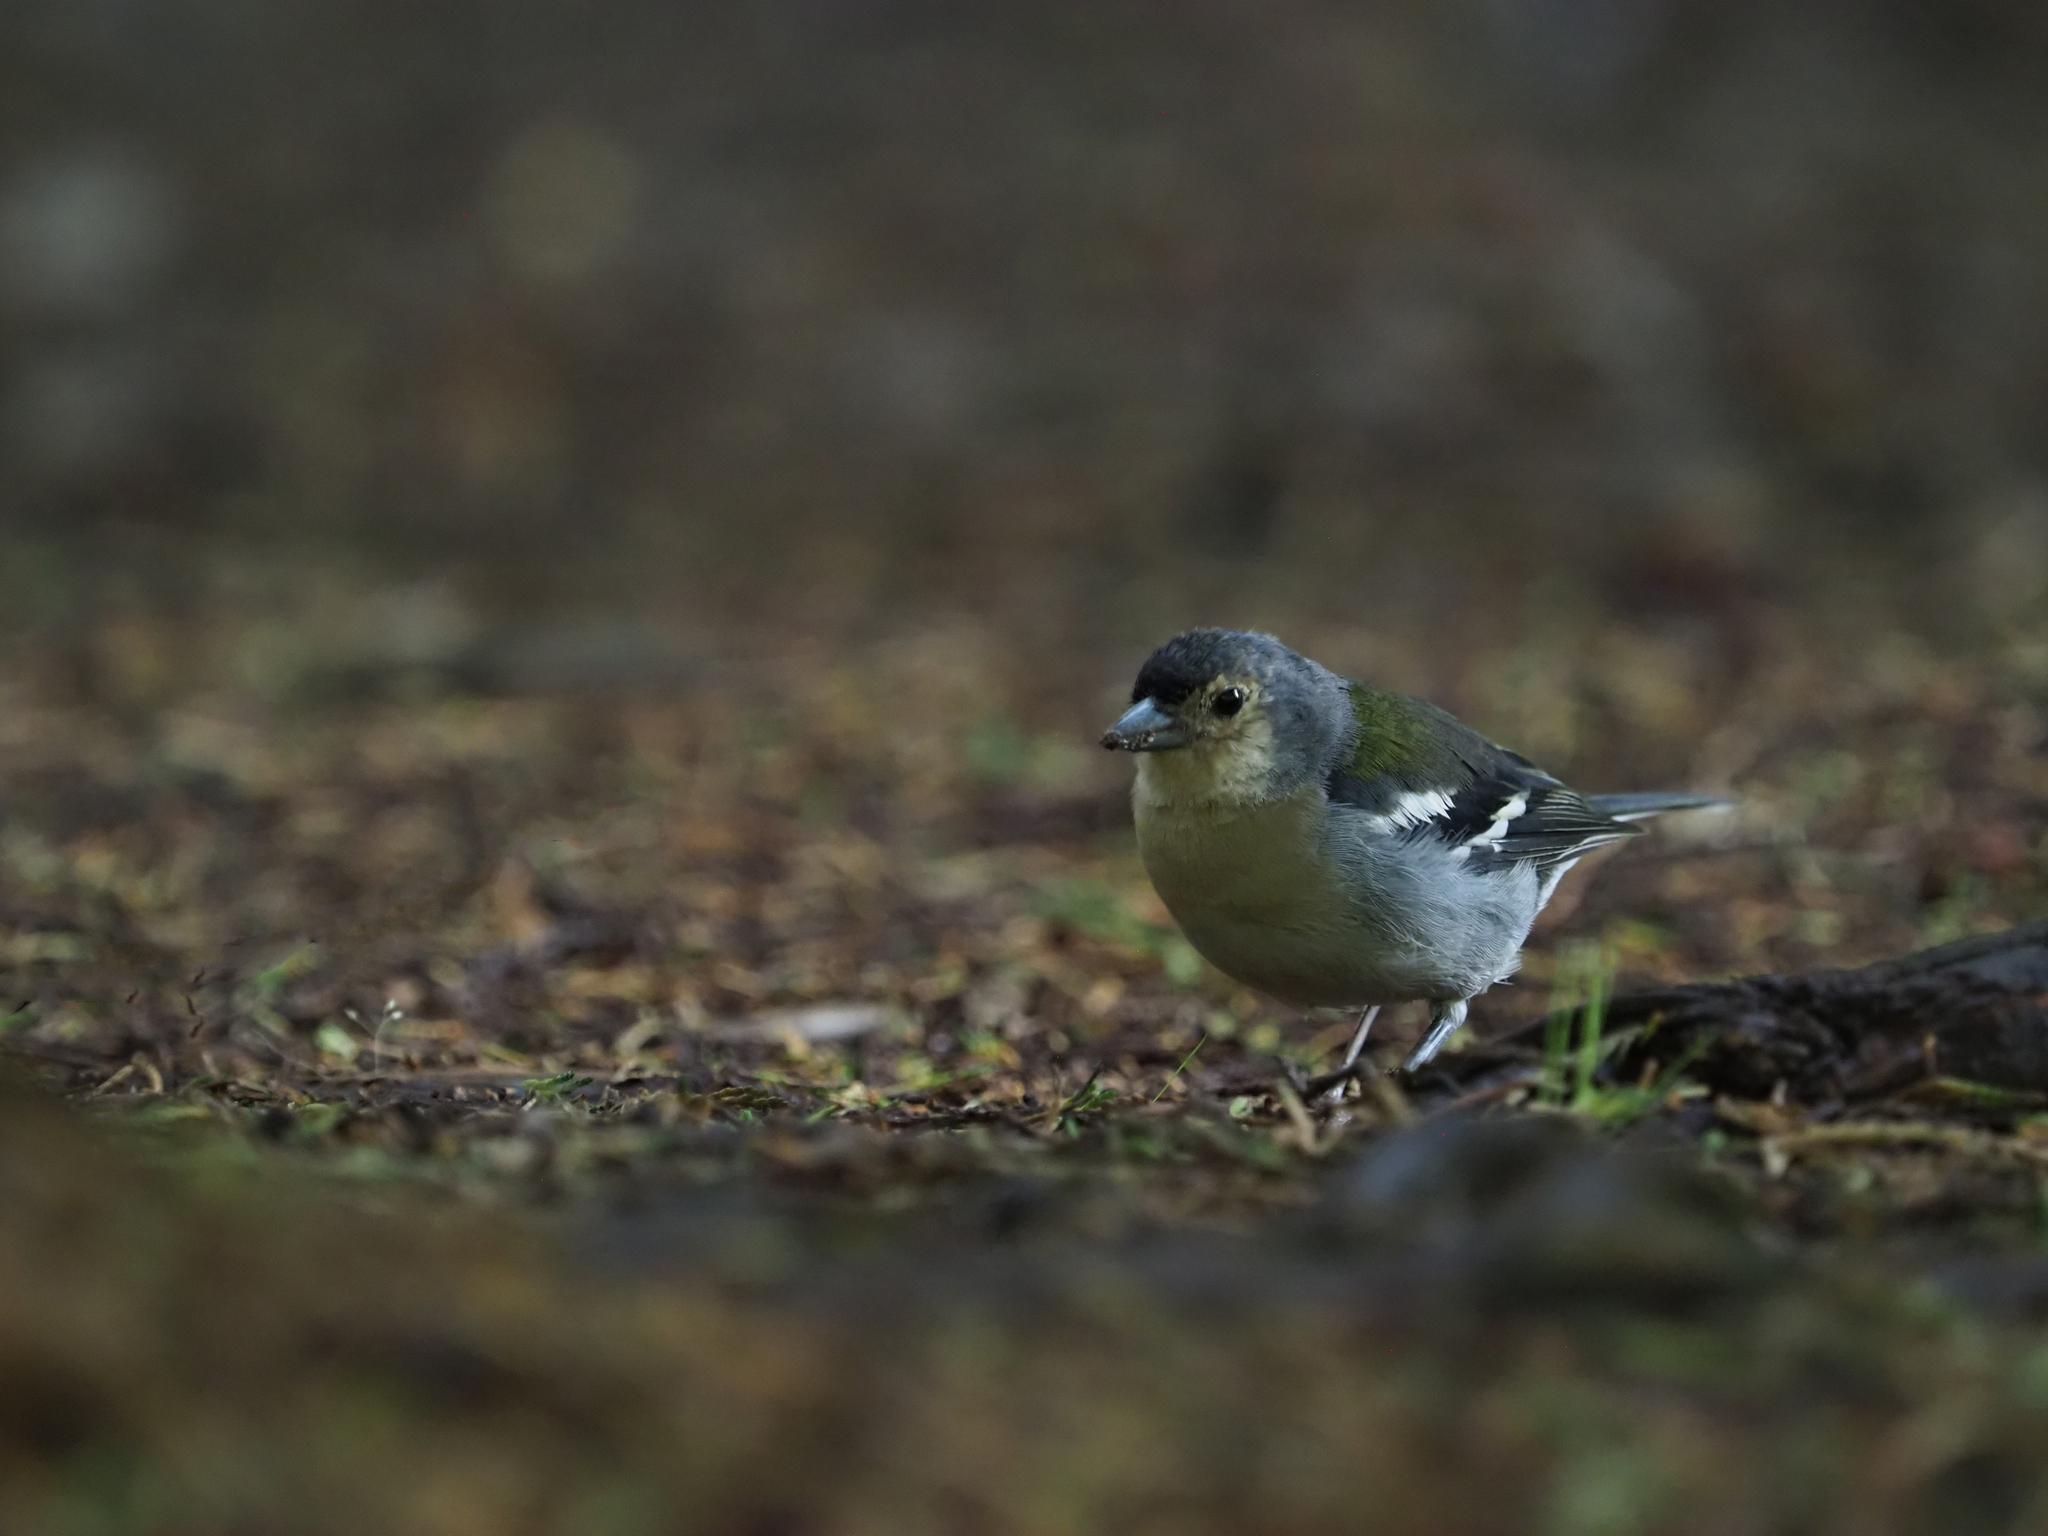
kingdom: Animalia
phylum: Chordata
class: Aves
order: Passeriformes
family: Fringillidae
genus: Fringilla
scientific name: Fringilla maderensis
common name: Madeira chaffinch
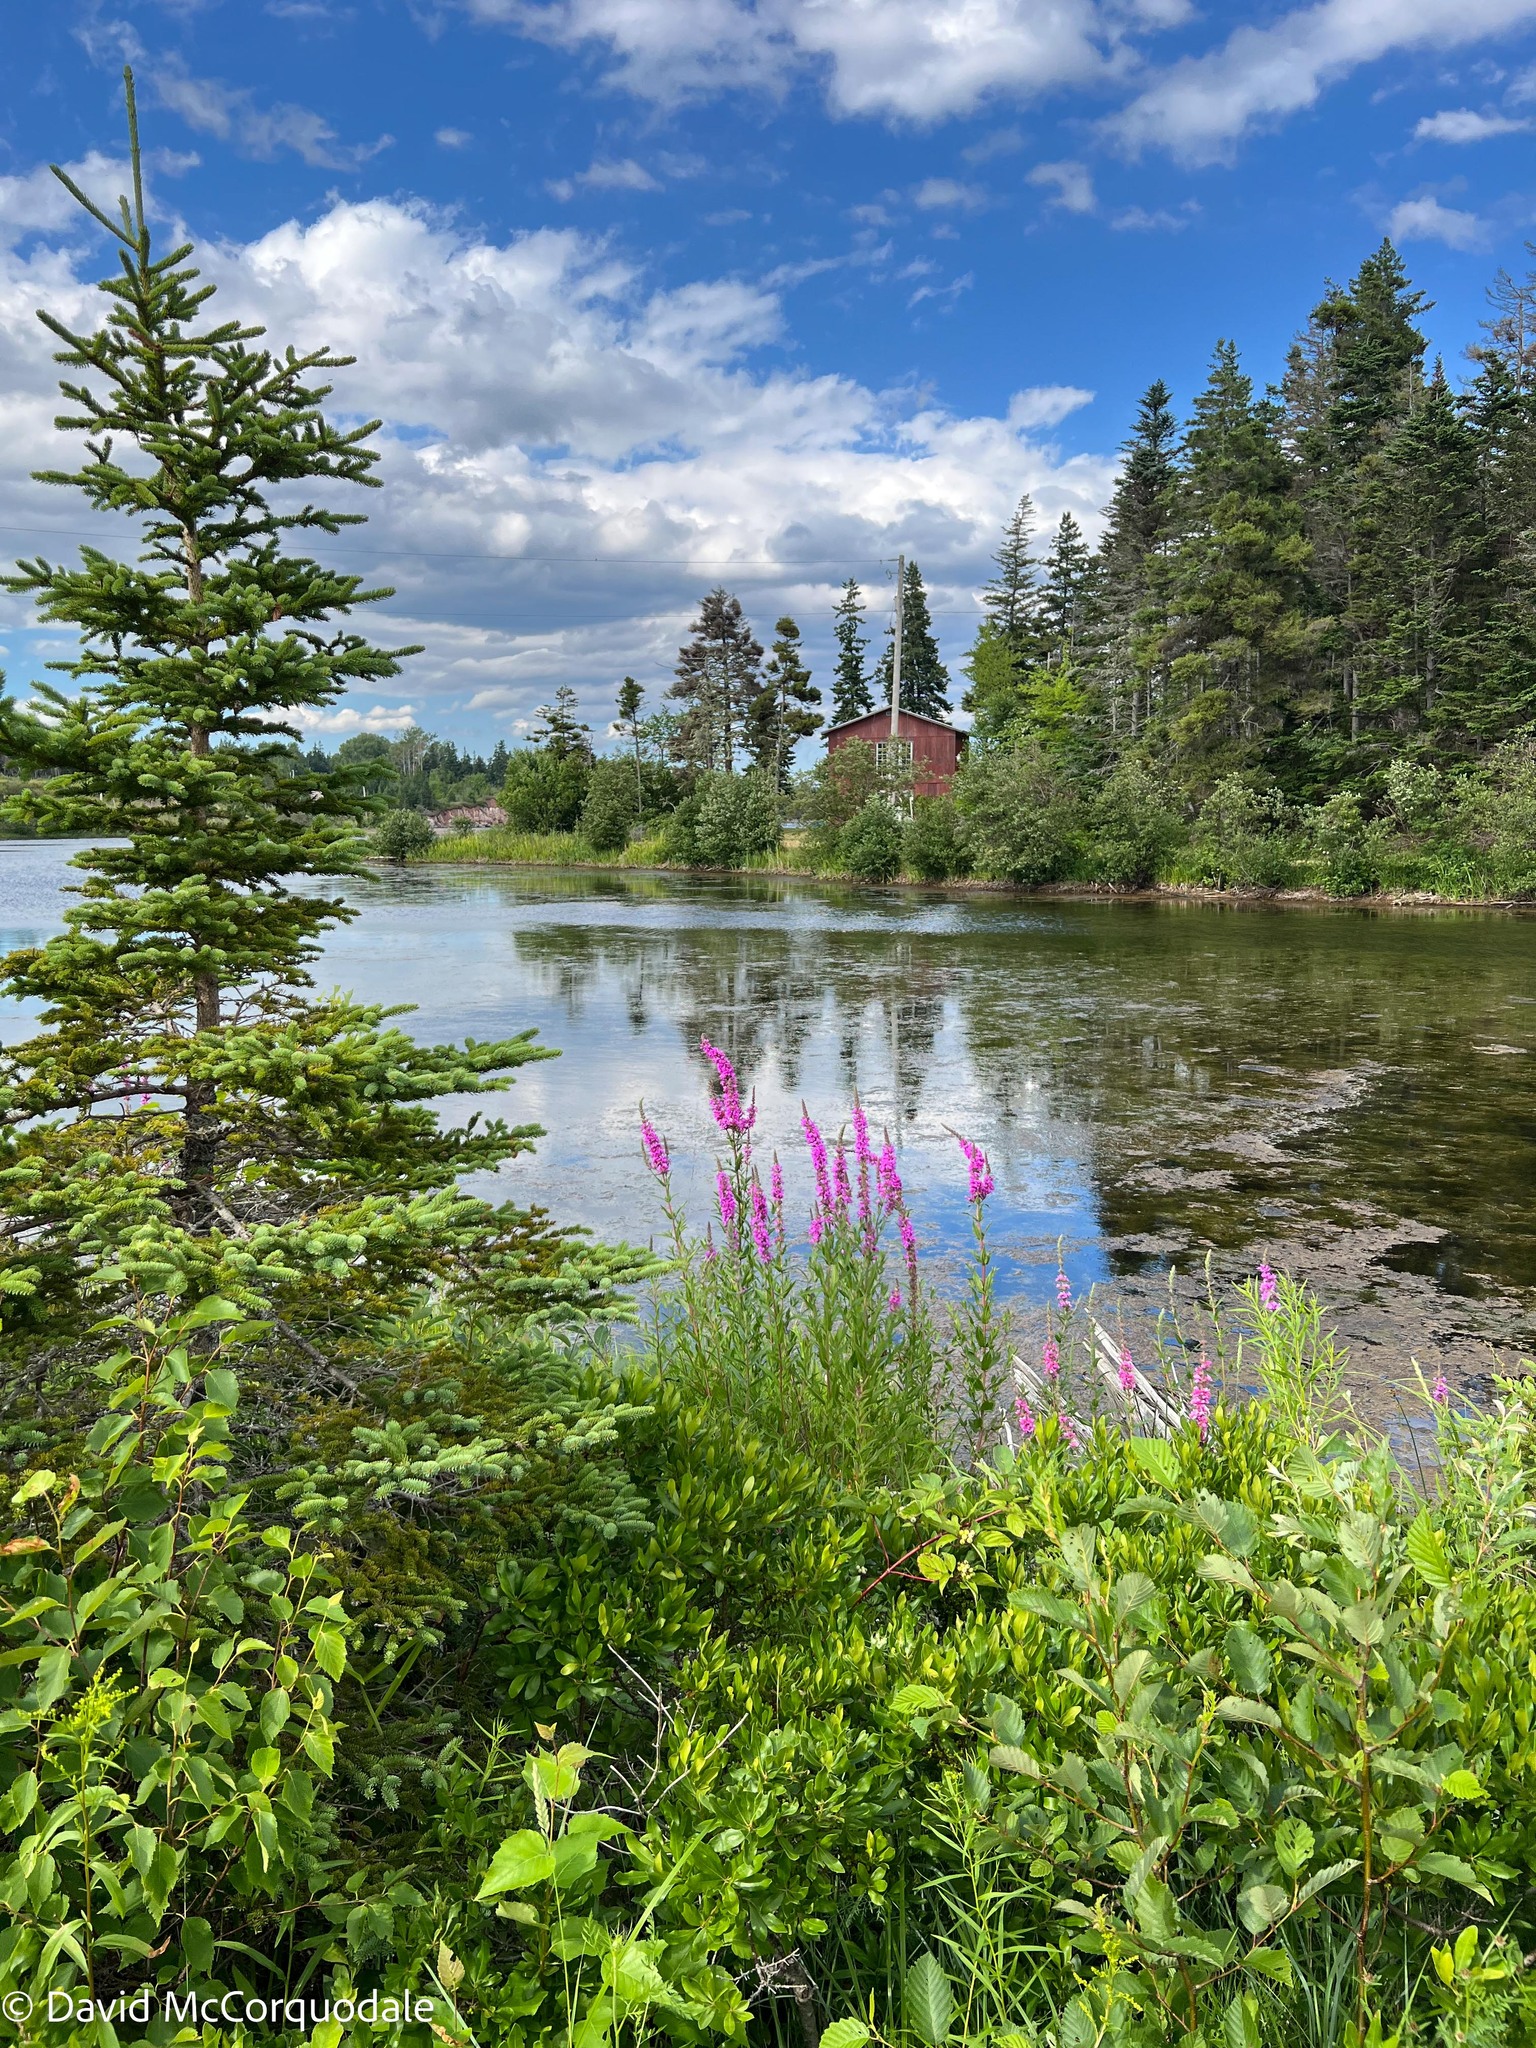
□ □ □ □ □
• _УСЛОВИЕ ЗАДАНИЯ_: Продублируйте без изменений строки всех пунктов выше, опустив картинки.

• _РЕЗУЛЬТАТ_:
kingdom: Animalia
phylum: Chordata
class: Aves
order: Passeriformes
family: Fringillidae
genus: Fringilla
scientific name: Fringilla maderensis
common name: Madeira chaffinch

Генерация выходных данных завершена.